Mon coup de coeur végétal

Pic St Pierre 1791 m
Col del Pey  1718m et Pic de l'Estelle 1778 m





















Du petit col, je vais tracer tout droit en descente, sans aller au Pic de l' Estelle; une descente en poudreuse de 400m, en courant presque; je soulève de l'écume de neige et des boulettes, avalanches miniatures, me précèdent en grossissant, grossissant, dans un froissement de tissu.

Il va sans dire que je me régale.





Et puis, il y a cette vue époustouflante sur la plaine, la mer, et dans ce paysage, quelque part, minuscule, se trouve mon village d'où je me plais tant à photographier ce massif où je suis.
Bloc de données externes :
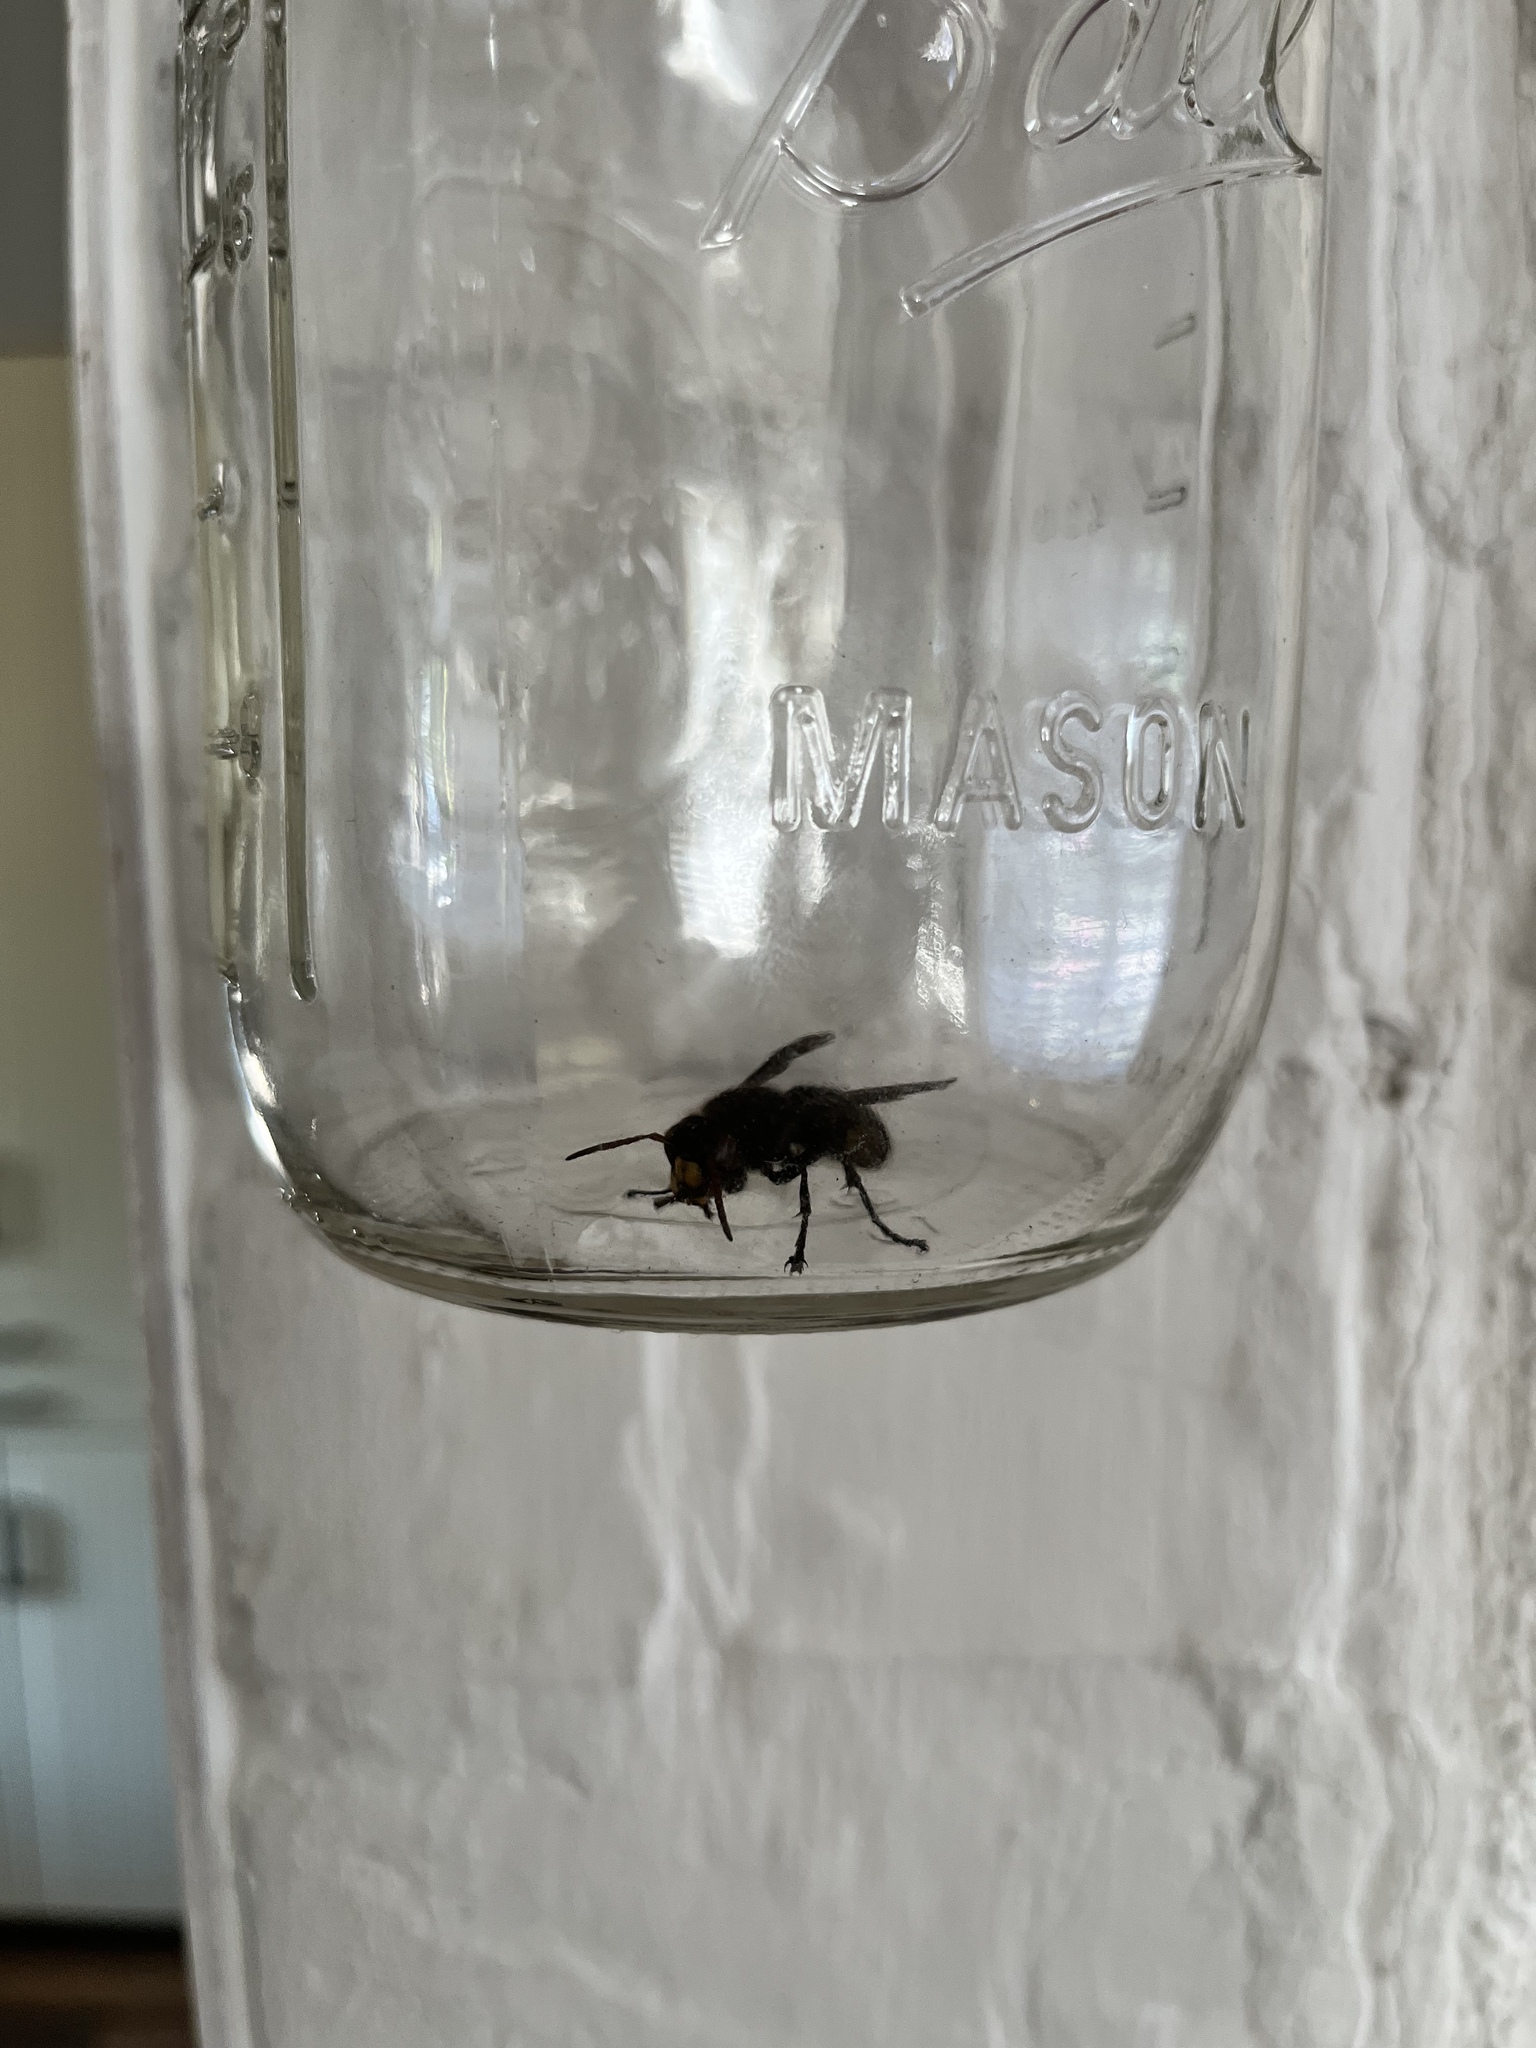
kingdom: Animalia
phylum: Arthropoda
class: Insecta
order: Hymenoptera
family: Vespidae
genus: Vespa
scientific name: Vespa crabro
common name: Hornet
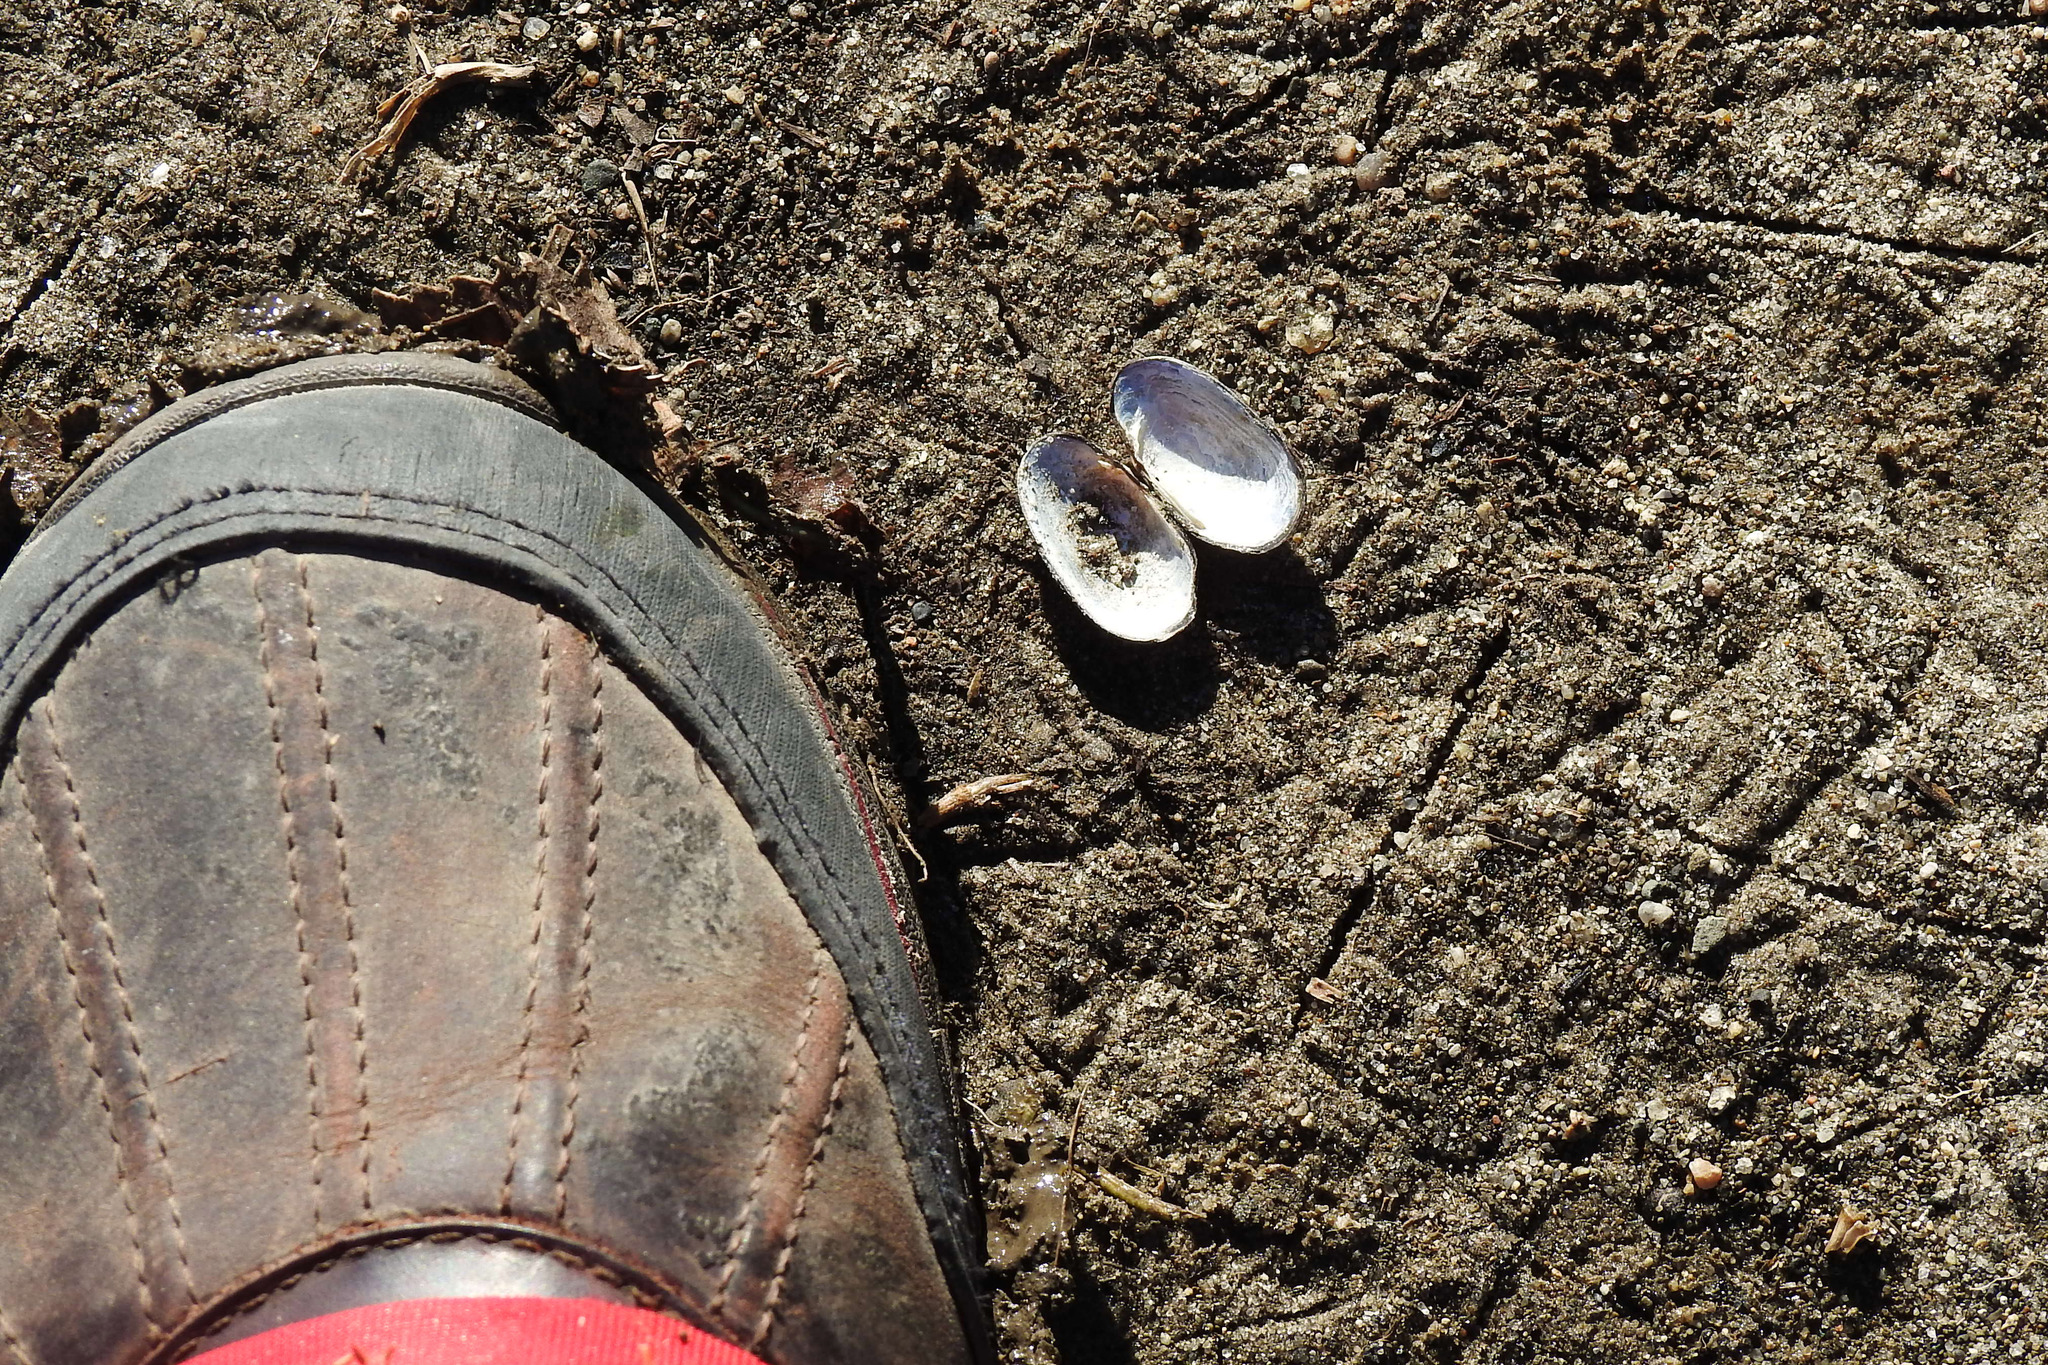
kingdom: Animalia
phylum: Mollusca
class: Bivalvia
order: Unionida
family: Unionidae
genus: Toxolasma
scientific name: Toxolasma parvum
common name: Lilliput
L'envers du décor, en quelque sorte.





1393 m






Je retrouve la piste au terme de cette cavalcade au Col de la Descarga, confluent des "pistes du fer" en provenance de Batère et de sa "soeur" La Pinouse.
 La montagne environnante porte des vestiges du temps de la mine : galeries, remblais, bâtiments, etc..

Qui finissent leur vie au soleil.


Quant à moi, je retrouve ma voiture dans un paysage différent : c'est le dégel à grands murmures d'eau.
Dans quelques jours la neige ne sera plus qu'un lointain souvenir. D'ailleurs, ici, elle devient de plus en plus rare.